As far as SOA Service tier you could then use Domino Designer to write a webservice. Since Notes/Domino 7.5.x (I believe) Domino has been able to provision and consume webservices.
AS what other advised, I will recommend also Lotus Notes/Domino. 8.5 is really very powerful application development platfrom
You dont give enough specifics to be certain of your needs but I think you should check out SQL Server Merge replication. It allows for asynchronous replication of multiple databases with full conflict resolution. You will need to designate a Global master and all the other databases will replicate to that one, but all the database instances are fully functional (read/write) and so you can schedule replication at whatever intervals suit you. If any region goes offline they can catch up later with no issues - if the master goes offline everyone will work independantly until replication can resume.
I would be interested to know of other solutions this flexible (apart from Lotus Notes/Domino of course which is not very trendy these days).

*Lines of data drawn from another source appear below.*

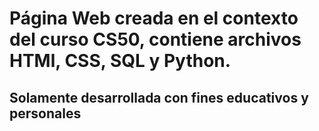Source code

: 
# Página Web creada en el contexto del curso CS50, contiene archivos HTMl, CSS, SQL y Python.

## Solamente desarrollada con fines educativos y personales
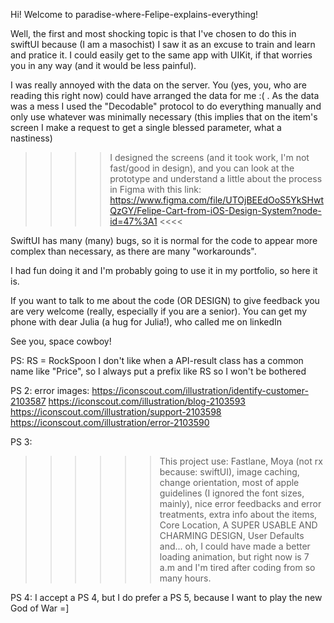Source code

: 
Hi! Welcome to paradise-where-Felipe-explains-everything!

Well, the first and most shocking topic is that I've chosen to do this in swiftUI because (I am a masochist) I saw it as an excuse to train and learn and pratice it. I could easily get to the same app with UIKit, if that worries you in any way (and it would be less painful).

I was really annoyed with the data on the server. You (yes, you, who are reading this right now) could have arranged the data for me :( . As the data was a mess I used the "Decodable" protocol to do everything manually and only use whatever was minimally necessary (this implies that on the item's screen I make a request to get a single blessed parameter, what a nastiness)

>>>> I designed the screens (and it took work, I'm not fast/good in design), and you can look at the prototype and understand a little about the process in Figma with this link: https://www.figma.com/file/UTOjBEEdOoS5YkSHwtQzGY/Felipe-Cart-from-iOS-Design-System?node-id=47%3A1 <<<<

SwiftUI has many (many) bugs, so it is normal for the code to appear more complex than necessary, as there are many "workarounds".

I had fun doing it and I'm probably going to use it in my portfolio, so here it is.

If you want to talk to me about the code (OR DESIGN) to give feedback you are very welcome (really, especially if you are a senior). You can get my phone with dear Julia (a hug for Julia!), who called me on linkedIn

See you, space cowboy!



PS:
RS = RockSpoon
I don't like when a API-result class has a common name like "Price", so I always put a prefix like RS so I won't be bothered

PS 2:
error images:
https://iconscout.com/illustration/identify-customer-2103587
https://iconscout.com/illustration/blog-2103593
https://iconscout.com/illustration/support-2103598
https://iconscout.com/illustration/error-2103590

PS 3:
>>>>>> This project use: Fastlane, Moya (not rx because: swiftUI), image caching, change orientation, most of apple guidelines (I ignored the font sizes, mainly), nice error feedbacks and error treatments, extra info about the items, Core Location, A SUPER USABLE AND CHARMING DESIGN, User Defaults and... 
oh, I could have made a better loading animation, but right now is 7 a.m and I'm tired after coding from so many hours.

PS 4:
I accept a PS 4, but I do prefer a PS 5, because I want to play the new God of War =]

I think that your answer is going to have to be based on a pub/sub architecture. I am assuming that you have reliable messaging between your data centers so that you can rely on published updates being received eventually. If all of your access to the data repositories is via service you can add an event notification to the orchestration of each of your update services that notifies all interested data centers of the event. Ideally the master database is the only one that sends out these updates. If the master database is the only one sending the updates you can exclude routing the notifications to the node that generated them in the first place thus avoiding update loops.